The people who report to her in some manner include country heads of knowledge in significant jurisdictions, group heads of knowledge for each of seven practice groups who will be subject matter experts, and the people in a matrix working for those experts.

While Ms O’Connor describes herself as “very social”, working with a cohort of that size is something of a challenge. “I’m not going to guarantee that I know when and where everyone is going on holiday — but I do OK,” she smiles.

By its nature, the post involves a lot of travel to locations such as London, Amsterdam and Luxembourg. “Every jurisdiction has its own peculiarities, its own sensitivities and strategic imperatives that we must ensure we’re serving all the time.”

This sounds like a daunting proposition, but it’s one that Ms O’Connor clearly relishes. “We’re working on big commercial matters for enormous international organisations, or in Ireland, national organisations.

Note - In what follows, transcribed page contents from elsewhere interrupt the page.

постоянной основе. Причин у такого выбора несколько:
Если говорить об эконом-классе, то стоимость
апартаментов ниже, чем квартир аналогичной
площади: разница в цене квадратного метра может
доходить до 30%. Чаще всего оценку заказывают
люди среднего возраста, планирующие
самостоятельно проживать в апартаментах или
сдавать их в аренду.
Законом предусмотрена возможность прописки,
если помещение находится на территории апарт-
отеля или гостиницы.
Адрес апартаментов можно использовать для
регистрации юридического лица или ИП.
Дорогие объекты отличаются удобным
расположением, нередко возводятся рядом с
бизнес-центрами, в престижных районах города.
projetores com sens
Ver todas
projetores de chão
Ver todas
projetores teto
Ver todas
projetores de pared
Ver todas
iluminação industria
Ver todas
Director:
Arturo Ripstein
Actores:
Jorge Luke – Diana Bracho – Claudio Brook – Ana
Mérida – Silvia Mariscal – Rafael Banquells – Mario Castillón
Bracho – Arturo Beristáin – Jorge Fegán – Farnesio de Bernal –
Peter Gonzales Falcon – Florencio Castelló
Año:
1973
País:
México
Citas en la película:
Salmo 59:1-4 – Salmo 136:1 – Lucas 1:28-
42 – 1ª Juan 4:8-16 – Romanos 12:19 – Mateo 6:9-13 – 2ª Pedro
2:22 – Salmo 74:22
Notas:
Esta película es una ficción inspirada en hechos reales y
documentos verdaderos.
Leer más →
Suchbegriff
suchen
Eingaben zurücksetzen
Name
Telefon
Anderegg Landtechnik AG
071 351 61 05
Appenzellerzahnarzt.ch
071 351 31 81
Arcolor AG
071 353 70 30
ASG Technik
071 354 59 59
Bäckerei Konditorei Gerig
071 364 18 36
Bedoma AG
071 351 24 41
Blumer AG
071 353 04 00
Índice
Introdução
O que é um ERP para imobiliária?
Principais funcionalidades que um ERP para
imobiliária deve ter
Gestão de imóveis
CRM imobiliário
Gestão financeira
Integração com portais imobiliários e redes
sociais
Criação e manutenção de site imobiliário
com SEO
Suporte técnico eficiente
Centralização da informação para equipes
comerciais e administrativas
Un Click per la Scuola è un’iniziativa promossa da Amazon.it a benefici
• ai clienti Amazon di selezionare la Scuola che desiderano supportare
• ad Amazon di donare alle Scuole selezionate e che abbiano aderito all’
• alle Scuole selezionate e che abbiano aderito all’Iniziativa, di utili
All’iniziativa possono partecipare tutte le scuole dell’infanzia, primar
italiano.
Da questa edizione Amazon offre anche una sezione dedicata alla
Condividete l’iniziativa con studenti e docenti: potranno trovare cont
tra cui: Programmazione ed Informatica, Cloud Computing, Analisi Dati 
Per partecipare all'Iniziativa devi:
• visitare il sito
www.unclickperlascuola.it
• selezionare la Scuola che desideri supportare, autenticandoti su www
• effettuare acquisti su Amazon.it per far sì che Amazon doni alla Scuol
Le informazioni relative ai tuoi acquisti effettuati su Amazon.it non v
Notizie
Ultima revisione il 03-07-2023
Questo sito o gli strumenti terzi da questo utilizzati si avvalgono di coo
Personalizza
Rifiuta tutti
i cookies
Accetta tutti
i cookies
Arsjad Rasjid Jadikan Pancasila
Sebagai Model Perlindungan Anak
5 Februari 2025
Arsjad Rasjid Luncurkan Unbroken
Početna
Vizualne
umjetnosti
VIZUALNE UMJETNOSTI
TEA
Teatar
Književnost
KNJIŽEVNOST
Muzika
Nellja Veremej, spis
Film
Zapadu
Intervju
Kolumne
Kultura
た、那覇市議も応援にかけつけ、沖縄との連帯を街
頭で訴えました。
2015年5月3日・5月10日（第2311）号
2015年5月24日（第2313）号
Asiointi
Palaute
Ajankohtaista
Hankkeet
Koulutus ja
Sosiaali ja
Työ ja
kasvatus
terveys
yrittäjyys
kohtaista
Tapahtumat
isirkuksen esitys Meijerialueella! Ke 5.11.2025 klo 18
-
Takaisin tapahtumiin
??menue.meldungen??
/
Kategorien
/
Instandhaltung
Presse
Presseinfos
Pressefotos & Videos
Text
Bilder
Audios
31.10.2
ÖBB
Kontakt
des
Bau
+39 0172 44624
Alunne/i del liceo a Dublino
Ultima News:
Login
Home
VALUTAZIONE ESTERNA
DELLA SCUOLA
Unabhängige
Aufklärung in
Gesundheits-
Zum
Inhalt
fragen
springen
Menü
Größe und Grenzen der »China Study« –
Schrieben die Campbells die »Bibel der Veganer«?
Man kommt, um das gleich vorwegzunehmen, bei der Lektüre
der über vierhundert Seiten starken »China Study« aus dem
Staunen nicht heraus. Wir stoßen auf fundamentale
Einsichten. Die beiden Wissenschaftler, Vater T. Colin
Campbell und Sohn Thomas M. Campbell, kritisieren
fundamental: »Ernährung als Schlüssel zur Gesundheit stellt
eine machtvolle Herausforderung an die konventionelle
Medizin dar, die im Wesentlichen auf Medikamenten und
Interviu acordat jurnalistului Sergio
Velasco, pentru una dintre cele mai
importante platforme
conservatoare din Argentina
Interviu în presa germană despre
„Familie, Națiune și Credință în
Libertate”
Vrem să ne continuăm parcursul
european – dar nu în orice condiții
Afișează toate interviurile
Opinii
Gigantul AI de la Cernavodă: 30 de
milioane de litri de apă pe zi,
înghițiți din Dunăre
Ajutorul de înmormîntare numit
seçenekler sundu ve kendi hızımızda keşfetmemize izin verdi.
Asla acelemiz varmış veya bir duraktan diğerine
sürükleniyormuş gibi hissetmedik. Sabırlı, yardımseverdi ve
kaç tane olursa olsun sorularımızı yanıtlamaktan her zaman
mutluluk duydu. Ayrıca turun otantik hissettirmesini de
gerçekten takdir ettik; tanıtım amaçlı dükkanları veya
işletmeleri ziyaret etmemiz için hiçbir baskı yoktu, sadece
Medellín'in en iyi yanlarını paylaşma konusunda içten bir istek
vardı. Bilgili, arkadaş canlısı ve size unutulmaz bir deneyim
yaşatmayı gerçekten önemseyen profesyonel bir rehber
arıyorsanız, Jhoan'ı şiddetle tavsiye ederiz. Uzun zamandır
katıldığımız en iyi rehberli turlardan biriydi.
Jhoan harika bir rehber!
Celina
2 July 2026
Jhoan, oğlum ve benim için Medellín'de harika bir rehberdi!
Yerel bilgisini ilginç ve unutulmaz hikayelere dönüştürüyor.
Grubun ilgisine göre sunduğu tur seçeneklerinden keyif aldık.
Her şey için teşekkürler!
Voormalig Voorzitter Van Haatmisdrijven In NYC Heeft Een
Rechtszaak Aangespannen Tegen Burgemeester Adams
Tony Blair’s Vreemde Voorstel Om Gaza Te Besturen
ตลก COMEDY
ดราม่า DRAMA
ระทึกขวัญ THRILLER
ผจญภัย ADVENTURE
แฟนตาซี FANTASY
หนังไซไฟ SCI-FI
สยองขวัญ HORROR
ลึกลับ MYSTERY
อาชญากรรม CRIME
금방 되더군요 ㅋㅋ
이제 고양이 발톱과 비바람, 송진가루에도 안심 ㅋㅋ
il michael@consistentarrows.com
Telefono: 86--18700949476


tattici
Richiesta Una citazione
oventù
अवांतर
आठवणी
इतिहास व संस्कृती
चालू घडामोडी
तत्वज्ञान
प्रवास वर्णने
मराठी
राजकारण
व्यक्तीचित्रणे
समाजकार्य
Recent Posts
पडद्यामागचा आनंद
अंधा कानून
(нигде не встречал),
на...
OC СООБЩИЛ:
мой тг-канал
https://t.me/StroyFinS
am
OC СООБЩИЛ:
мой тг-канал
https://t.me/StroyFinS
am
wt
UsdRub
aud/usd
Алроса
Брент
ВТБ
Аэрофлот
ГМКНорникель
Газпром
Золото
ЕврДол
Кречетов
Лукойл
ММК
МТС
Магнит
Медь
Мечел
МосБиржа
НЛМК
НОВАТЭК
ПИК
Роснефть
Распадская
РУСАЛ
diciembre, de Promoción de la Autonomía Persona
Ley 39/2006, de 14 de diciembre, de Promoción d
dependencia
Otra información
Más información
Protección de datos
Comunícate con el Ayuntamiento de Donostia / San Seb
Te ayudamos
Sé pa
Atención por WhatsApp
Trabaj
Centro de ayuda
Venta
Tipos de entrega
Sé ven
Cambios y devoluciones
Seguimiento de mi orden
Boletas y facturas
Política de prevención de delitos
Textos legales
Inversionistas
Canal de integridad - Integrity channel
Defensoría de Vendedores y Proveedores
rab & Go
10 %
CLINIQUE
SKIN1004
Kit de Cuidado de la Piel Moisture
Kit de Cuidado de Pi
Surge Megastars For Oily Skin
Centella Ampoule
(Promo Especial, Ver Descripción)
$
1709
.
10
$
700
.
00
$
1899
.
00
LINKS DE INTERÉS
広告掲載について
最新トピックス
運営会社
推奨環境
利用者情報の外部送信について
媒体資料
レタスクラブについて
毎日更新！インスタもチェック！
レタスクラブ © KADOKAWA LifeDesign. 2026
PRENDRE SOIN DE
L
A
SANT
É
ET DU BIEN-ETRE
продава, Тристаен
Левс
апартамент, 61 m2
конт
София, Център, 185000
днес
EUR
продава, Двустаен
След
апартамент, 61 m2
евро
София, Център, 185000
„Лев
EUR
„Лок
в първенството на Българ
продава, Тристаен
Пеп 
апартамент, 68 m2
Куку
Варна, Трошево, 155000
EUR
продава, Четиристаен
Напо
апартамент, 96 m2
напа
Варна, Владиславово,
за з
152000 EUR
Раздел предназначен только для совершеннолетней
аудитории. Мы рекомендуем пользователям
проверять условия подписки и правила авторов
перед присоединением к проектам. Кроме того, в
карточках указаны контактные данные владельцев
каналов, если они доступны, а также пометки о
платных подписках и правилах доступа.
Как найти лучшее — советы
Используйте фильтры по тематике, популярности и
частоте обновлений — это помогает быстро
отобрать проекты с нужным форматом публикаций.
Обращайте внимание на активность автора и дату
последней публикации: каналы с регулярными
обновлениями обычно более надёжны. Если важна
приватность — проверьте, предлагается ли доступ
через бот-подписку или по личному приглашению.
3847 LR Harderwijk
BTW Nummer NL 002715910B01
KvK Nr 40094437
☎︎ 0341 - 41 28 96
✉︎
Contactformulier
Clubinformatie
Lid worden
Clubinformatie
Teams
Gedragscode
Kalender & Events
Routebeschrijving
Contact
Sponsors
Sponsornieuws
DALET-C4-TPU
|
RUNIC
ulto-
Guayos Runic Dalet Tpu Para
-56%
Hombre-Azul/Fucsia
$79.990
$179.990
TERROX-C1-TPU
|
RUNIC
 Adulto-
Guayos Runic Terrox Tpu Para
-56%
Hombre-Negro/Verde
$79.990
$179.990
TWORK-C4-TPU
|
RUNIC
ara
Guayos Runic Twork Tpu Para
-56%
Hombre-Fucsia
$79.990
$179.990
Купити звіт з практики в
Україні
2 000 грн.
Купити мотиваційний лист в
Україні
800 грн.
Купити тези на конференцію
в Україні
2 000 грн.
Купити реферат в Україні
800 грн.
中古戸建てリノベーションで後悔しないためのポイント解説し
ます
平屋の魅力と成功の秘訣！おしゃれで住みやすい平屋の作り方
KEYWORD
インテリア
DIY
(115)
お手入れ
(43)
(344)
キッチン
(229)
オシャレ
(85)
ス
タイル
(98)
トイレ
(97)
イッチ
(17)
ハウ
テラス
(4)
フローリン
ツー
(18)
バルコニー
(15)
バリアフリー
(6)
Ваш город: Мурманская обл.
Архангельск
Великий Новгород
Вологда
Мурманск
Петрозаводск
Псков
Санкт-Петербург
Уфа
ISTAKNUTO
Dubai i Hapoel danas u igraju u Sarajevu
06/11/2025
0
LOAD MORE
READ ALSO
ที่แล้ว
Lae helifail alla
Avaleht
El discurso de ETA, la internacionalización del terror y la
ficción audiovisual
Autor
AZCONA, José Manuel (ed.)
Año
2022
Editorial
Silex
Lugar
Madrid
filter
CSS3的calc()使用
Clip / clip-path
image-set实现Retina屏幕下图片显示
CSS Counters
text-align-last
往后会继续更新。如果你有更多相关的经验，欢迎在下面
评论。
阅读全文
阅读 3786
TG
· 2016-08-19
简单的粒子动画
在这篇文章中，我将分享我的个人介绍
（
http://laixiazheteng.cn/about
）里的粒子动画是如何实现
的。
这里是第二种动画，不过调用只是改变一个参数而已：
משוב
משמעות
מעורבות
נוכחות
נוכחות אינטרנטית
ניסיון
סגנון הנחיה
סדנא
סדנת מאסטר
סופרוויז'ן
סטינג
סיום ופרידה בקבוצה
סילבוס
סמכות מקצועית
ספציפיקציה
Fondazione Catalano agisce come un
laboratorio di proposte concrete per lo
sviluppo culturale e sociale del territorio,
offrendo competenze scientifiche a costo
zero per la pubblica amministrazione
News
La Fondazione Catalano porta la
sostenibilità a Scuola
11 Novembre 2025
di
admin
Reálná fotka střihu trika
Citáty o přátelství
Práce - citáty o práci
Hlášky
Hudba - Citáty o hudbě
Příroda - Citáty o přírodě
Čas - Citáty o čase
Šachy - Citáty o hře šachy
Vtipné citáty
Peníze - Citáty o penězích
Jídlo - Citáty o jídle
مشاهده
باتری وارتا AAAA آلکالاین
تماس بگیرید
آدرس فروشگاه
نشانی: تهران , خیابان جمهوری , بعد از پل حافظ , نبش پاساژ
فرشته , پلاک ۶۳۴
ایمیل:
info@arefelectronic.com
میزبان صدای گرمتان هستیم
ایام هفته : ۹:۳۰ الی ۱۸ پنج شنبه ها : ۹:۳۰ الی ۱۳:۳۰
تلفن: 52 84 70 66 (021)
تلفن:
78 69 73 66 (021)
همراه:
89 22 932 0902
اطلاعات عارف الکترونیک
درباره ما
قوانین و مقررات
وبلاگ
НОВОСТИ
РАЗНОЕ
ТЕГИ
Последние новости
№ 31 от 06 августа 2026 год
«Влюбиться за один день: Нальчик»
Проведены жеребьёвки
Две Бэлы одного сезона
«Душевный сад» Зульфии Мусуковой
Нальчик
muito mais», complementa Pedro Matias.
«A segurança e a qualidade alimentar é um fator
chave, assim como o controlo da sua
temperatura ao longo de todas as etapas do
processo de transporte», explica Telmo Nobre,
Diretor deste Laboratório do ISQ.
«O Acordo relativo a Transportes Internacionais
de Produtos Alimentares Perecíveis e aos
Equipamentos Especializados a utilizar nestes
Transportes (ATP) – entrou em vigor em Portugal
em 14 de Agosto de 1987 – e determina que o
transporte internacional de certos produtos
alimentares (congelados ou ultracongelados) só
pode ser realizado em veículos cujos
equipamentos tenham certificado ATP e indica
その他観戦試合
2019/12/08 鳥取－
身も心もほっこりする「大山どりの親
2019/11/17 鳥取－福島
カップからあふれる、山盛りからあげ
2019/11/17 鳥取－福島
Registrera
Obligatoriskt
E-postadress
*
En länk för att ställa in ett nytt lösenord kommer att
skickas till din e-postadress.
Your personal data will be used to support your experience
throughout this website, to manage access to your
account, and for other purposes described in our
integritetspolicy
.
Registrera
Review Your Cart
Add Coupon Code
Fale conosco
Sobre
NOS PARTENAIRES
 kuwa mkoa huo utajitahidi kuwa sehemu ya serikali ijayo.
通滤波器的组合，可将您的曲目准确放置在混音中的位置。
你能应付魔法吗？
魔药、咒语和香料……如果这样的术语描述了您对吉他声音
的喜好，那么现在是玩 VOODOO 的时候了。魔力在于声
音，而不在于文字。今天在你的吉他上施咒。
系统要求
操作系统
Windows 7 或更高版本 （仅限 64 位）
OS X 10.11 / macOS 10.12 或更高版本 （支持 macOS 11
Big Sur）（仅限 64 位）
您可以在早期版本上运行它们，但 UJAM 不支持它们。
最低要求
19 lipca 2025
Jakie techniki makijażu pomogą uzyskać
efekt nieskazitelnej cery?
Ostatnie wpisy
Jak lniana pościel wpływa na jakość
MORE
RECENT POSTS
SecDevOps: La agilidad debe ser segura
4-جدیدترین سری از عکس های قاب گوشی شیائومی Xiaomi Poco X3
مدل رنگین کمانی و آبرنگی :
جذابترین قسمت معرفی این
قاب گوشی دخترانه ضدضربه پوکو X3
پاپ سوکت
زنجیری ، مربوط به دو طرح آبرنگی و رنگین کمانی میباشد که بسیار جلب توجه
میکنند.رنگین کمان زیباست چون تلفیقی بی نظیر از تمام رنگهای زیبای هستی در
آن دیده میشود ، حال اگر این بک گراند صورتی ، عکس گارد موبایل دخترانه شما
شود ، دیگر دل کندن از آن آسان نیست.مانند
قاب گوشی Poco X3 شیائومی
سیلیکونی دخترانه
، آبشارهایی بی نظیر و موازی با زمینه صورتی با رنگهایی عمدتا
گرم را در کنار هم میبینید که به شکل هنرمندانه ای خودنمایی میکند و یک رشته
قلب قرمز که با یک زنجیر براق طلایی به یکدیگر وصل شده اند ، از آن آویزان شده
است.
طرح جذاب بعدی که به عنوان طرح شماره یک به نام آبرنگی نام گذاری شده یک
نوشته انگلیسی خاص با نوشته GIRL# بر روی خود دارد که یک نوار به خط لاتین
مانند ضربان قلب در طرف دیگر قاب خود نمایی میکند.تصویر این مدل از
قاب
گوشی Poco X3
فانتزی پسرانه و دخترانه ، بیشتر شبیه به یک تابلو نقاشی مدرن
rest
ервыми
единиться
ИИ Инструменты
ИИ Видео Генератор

“The ways in which you advise those entities to engage with consumers, regulators and each other change the world on a daily basis. And if you do that carefully and well, you are moving the needle on making things better for many people most of the time,” she says.

Whenever temporarily relieved of these demanding responsibilities, there is some time to unwind with what she engagingly describes as a rugby-coaching husband, an elderly Shih Tzu, a “slightly psychotic” cat and an addiction to the New York Times.

Otherwise, as Cardinal Newman observed in his scholastic ambitions for Ireland: “Knowledge is its own end” — and it’s clearly a rewarding one for Ms O’Connor.